_Task to complete_
Format every line of the records below as a JSON list of strings, one string per line, with blank lines omitted.

#### Extracted records

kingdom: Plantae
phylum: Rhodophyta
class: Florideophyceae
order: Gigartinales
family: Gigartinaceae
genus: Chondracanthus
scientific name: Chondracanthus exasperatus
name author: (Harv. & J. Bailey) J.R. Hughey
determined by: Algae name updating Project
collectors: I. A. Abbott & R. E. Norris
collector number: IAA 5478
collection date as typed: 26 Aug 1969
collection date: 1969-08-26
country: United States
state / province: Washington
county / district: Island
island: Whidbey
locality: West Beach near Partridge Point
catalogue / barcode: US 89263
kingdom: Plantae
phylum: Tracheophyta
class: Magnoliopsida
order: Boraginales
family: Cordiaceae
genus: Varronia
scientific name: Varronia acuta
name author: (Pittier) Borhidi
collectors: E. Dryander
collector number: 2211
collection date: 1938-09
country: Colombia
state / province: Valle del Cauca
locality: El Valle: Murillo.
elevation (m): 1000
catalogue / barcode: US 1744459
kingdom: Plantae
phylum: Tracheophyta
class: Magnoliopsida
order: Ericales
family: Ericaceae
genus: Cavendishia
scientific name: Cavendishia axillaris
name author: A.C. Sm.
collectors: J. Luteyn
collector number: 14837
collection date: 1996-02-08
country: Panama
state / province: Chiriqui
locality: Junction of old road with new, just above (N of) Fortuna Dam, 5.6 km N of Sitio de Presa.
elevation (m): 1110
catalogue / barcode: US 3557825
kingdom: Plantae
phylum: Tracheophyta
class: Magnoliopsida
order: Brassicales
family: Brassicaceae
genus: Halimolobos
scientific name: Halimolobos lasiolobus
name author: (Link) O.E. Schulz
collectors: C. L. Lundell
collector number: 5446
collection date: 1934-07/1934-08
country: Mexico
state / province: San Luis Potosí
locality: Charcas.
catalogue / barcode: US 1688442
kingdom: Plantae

########

_Exercise output_
[
  "kingdom: Plantae",
  "phylum: Rhodophyta",
  "class: Florideophyceae",
  "order: Gigartinales",
  "family: Gigartinaceae",
  "genus: Chondracanthus",
  "scientific name: Chondracanthus exasperatus",
  "name author: (Harv. & J. Bailey) J.R. Hughey",
  "determined by: Algae name updating Project",
  "collectors: I. A. Abbott & R. E. Norris",
  "collector number: IAA 5478",
  "collection date as typed: 26 Aug 1969",
  "collection date: 1969-08-26",
  "country: United States",
  "state / province: Washington",
  "county / district: Island",
  "island: Whidbey",
  "locality: West Beach near Partridge Point",
  "catalogue / barcode: US 89263",
  "kingdom: Plantae",
  "phylum: Tracheophyta",
  "class: Magnoliopsida",
  "order: Boraginales",
  "family: Cordiaceae",
  "genus: Varronia",
  "scientific name: Varronia acuta",
  "name author: (Pittier) Borhidi",
  "collectors: E. Dryander",
  "collector number: 2211",
  "collection date: 1938-09",
  "country: Colombia",
  "state / province: Valle del Cauca",
  "locality: El Valle: Murillo.",
  "elevation (m): 1000",
  "catalogue / barcode: US 1744459",
  "kingdom: Plantae",
  "phylum: Tracheophyta",
  "class: Magnoliopsida",
  "order: Ericales",
  "family: Ericaceae",
  "genus: Cavendishia",
  "scientific name: Cavendishia axillaris",
  "name author: A.C. Sm.",
  "collectors: J. Luteyn",
  "collector number: 14837",
  "collection date: 1996-02-08",
  "country: Panama",
  "state / province: Chiriqui",
  "locality: Junction of old road with new, just above (N of) Fortuna Dam, 5.6 km N of Sitio de Presa.",
  "elevation (m): 1110",
  "catalogue / barcode: US 3557825",
  "kingdom: Plantae",
  "phylum: Tracheophyta",
  "class: Magnoliopsida",
  "order: Brassicales",
  "family: Brassicaceae",
  "genus: Halimolobos",
  "scientific name: Halimolobos lasiolobus",
  "name author: (Link) O.E. Schulz",
  "collectors: C. L. Lundell",
  "collector number: 5446",
  "collection date: 1934-07/1934-08",
  "country: Mexico",
  "state / province: San Luis Potosí",
  "locality: Charcas.",
  "catalogue / barcode: US 1688442",
  "kingdom: Plantae"
]